Data excerpts Block Start
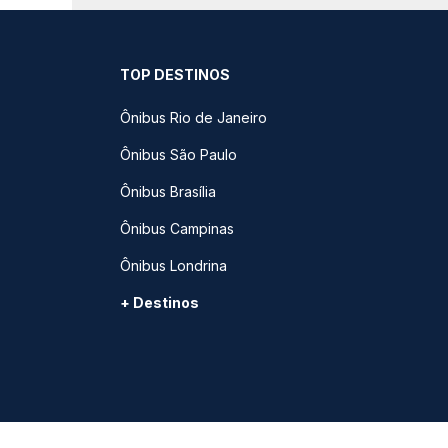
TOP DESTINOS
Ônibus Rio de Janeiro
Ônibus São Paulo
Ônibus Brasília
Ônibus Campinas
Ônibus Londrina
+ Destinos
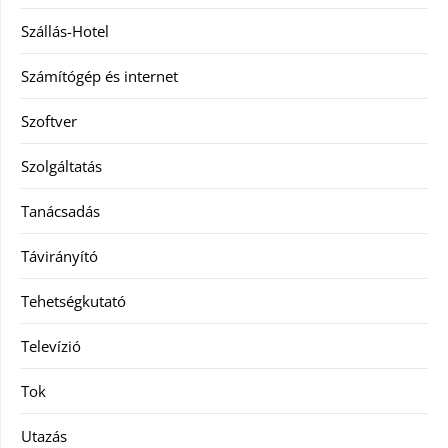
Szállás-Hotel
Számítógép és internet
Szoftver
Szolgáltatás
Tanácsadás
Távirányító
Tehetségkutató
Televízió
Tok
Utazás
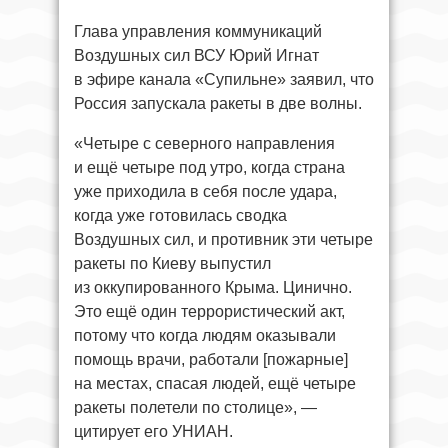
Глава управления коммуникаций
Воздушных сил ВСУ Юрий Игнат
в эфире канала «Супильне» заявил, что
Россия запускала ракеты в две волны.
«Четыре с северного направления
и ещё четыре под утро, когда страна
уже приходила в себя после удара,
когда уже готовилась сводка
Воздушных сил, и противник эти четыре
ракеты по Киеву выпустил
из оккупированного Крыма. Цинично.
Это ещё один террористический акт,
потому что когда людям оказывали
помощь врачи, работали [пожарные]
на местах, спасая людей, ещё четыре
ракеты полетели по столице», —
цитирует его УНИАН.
Data excerpts Block End
Data excerpts Block Start
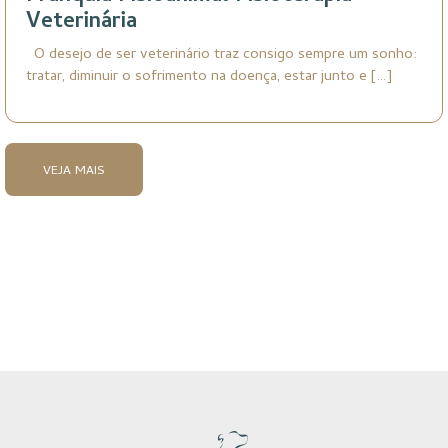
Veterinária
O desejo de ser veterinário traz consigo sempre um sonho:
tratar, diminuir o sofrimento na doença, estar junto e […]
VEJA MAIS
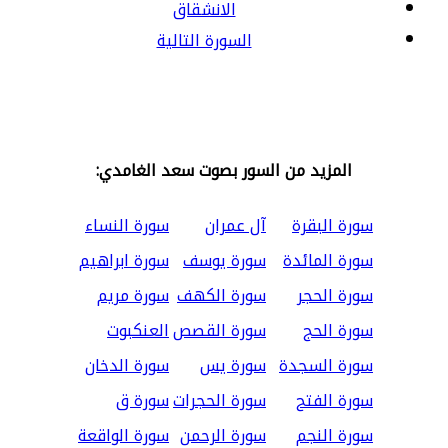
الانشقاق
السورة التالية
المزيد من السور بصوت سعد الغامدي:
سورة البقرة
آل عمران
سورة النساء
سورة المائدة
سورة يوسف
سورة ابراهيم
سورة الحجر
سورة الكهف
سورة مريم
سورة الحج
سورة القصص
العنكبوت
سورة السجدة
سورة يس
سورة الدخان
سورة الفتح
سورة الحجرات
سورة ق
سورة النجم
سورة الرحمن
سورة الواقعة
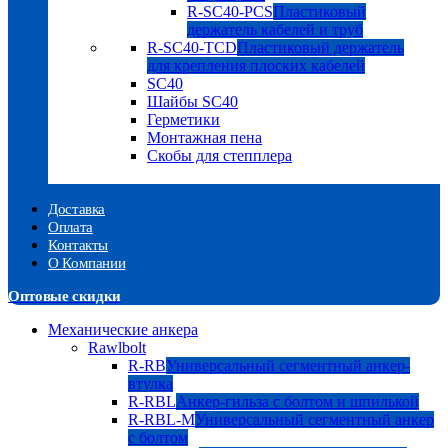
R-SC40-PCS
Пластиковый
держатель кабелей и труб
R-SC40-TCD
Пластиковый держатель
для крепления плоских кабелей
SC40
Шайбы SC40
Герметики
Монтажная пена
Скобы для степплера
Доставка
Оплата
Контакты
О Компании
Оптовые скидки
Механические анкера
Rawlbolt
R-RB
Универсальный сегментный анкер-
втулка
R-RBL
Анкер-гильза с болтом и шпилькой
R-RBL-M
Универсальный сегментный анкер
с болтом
Data excerpts Block End
Data excerpts Block Start
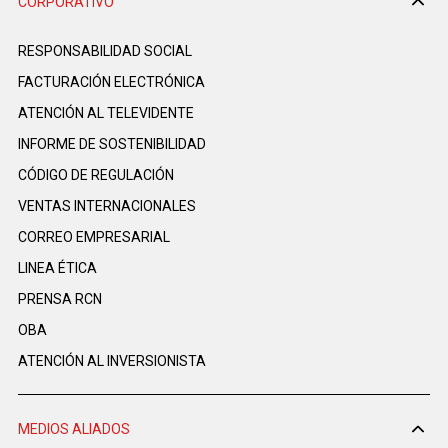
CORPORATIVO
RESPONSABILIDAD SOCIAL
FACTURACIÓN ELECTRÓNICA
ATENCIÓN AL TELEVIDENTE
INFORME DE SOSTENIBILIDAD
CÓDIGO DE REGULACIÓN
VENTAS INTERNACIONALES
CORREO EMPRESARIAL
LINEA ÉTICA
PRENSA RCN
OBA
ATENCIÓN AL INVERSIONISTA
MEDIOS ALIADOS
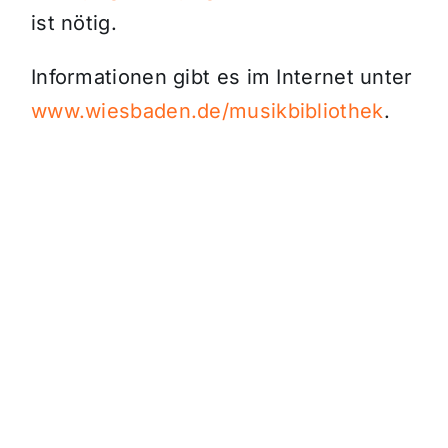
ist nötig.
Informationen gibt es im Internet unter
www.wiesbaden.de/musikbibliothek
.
Data excerpts Block End
Task directions: Of all the entries above, output exactly the lines between the one holding "Воздушных сил ВСУ Юрий Игнат" and the one holding "цитирует его УНИАН.", inclusive.

Solution to this problem:
Воздушных сил ВСУ Юрий Игнат
в эфире канала «Супильне» заявил, что
Россия запускала ракеты в две волны.
«Четыре с северного направления
и ещё четыре под утро, когда страна
уже приходила в себя после удара,
когда уже готовилась сводка
Воздушных сил, и противник эти четыре
ракеты по Киеву выпустил
из оккупированного Крыма. Цинично.
Это ещё один террористический акт,
потому что когда людям оказывали
помощь врачи, работали [пожарные]
на местах, спасая людей, ещё четыре
ракеты полетели по столице», —
цитирует его УНИАН.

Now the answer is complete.